Problem details - Identify and pull out each line of the entries in which "space" occurs.

┌────────

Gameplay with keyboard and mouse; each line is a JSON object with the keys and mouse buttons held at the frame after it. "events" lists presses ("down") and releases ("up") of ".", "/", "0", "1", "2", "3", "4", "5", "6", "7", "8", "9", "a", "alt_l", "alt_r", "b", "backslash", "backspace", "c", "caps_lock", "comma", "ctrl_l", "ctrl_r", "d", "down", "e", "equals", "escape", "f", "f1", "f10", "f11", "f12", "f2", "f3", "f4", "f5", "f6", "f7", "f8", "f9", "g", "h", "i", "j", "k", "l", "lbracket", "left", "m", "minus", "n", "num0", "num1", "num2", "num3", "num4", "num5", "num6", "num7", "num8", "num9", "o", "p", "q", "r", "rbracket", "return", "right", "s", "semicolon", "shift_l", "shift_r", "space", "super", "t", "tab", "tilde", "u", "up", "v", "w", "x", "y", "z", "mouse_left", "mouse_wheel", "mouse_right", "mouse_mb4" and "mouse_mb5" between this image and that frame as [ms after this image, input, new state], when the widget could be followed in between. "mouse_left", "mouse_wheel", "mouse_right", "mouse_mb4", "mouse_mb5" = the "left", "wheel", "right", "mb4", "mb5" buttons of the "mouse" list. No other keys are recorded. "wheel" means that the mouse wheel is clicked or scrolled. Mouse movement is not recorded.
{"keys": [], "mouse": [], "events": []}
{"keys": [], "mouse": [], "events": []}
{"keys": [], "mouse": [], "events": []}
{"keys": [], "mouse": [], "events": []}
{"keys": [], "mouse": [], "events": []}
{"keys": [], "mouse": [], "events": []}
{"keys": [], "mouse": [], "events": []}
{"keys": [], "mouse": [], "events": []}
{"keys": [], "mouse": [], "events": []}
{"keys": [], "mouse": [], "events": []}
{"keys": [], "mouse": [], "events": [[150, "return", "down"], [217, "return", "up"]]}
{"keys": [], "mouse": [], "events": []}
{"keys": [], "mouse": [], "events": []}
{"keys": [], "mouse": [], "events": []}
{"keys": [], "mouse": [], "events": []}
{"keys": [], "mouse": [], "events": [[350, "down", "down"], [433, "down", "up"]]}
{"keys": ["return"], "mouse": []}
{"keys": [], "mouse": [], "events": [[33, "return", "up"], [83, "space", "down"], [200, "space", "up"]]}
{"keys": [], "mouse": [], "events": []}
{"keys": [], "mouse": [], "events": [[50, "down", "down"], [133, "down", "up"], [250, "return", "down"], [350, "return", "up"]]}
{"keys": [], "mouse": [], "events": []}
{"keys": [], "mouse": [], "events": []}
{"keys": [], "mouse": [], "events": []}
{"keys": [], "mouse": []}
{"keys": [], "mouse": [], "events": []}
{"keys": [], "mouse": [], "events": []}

└────────

Result below -
Gameplay with keyboard and mouse; each line is a JSON object with the keys and mouse buttons held at the frame after it. "events" lists presses ("down") and releases ("up") of ".", "/", "0", "1", "2", "3", "4", "5", "6", "7", "8", "9", "a", "alt_l", "alt_r", "b", "backslash", "backspace", "c", "caps_lock", "comma", "ctrl_l", "ctrl_r", "d", "down", "e", "equals", "escape", "f", "f1", "f10", "f11", "f12", "f2", "f3", "f4", "f5", "f6", "f7", "f8", "f9", "g", "h", "i", "j", "k", "l", "lbracket", "left", "m", "minus", "n", "num0", "num1", "num2", "num3", "num4", "num5", "num6", "num7", "num8", "num9", "o", "p", "q", "r", "rbracket", "return", "right", "s", "semicolon", "shift_l", "shift_r", "space", "super", "t", "tab", "tilde", "u", "up", "v", "w", "x", "y", "z", "mouse_left", "mouse_wheel", "mouse_right", "mouse_mb4" and "mouse_mb5" between this image and that frame as [ms after this image, input, new state], when the widget could be followed in between. "mouse_left", "mouse_wheel", "mouse_right", "mouse_mb4", "mouse_mb5" = the "left", "wheel", "right", "mb4", "mb5" buttons of the "mouse" list. No other keys are recorded. "wheel" means that the mouse wheel is clicked or scrolled. Mouse movement is not recorded.
{"keys": [], "mouse": [], "events": [[33, "return", "up"], [83, "space", "down"], [200, "space", "up"]]}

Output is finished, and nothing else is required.